Requirement:
Scan the lines below for "aorta" and copy the matches.

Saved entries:

BEGIN

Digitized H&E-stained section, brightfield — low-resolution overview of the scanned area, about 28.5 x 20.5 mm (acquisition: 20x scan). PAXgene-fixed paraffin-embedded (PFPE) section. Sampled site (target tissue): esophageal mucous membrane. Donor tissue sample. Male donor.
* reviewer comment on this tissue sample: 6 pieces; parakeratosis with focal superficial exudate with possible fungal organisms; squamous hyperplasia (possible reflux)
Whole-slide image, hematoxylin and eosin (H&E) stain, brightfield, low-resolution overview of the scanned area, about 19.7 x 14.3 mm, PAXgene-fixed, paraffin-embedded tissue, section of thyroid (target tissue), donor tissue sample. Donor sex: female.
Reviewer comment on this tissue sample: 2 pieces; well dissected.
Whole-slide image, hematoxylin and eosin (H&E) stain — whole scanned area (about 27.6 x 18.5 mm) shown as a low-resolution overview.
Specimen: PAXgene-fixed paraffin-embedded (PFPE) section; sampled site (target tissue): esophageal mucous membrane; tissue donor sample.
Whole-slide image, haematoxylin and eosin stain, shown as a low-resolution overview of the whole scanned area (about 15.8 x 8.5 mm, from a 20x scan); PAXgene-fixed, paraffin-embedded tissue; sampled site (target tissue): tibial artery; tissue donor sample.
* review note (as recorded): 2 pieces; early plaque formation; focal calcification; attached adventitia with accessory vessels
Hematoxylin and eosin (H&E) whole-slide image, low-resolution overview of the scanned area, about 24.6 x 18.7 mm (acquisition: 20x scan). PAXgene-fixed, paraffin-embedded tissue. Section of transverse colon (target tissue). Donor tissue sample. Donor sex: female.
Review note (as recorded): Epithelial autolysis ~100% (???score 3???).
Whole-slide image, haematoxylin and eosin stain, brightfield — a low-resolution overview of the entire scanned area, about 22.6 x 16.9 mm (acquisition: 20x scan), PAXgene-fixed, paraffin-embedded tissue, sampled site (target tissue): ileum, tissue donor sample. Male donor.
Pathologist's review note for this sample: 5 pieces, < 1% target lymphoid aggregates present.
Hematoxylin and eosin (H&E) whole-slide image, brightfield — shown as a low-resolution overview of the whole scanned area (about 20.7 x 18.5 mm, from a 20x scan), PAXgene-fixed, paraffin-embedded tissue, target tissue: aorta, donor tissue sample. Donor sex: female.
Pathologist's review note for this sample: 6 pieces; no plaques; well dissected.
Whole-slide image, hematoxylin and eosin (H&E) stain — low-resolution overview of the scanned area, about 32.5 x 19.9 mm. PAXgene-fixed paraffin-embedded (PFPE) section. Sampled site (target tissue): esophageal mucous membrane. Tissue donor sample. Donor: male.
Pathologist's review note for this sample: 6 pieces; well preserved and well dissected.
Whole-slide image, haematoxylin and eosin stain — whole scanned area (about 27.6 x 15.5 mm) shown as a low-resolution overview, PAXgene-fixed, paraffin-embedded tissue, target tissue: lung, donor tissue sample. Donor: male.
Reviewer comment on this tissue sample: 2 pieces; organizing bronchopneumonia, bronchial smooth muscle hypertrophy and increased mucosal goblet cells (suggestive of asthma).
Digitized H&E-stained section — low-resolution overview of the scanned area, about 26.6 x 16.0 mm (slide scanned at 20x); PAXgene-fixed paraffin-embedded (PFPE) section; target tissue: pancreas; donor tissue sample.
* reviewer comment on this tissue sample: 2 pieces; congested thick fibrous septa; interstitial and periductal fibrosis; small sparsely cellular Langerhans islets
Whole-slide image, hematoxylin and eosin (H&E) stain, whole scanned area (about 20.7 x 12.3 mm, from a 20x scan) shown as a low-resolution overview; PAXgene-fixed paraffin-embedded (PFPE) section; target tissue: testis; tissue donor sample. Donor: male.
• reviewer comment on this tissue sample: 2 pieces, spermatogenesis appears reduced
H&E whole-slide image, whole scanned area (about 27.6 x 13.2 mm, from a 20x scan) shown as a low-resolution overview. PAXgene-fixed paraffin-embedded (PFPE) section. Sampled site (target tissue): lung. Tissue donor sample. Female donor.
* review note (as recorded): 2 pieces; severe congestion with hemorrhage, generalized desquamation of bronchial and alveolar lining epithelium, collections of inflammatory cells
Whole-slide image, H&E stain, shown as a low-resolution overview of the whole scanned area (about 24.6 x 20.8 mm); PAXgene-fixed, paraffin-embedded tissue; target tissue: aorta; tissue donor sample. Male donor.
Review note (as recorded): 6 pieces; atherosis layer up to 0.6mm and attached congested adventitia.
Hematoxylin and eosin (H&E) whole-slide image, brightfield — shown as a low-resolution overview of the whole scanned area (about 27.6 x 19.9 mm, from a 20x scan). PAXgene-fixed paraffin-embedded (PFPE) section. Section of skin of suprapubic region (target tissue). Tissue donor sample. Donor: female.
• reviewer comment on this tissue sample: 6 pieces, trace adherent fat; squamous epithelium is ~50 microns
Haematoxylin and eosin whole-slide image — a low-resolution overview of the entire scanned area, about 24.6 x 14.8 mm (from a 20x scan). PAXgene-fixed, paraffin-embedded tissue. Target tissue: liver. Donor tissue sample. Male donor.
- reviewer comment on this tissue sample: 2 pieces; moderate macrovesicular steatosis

END

Reply:
Hematoxylin and eosin (H&E) whole-slide image, brightfield — shown as a low-resolution overview of the whole scanned area (about 20.7 x 18.5 mm, from a 20x scan), PAXgene-fixed, paraffin-embedded tissue, target tissue: aorta, donor tissue sample. Donor sex: female.
Whole-slide image, H&E stain, shown as a low-resolution overview of the whole scanned area (about 24.6 x 20.8 mm); PAXgene-fixed, paraffin-embedded tissue; target tissue: aorta; tissue donor sample. Male donor.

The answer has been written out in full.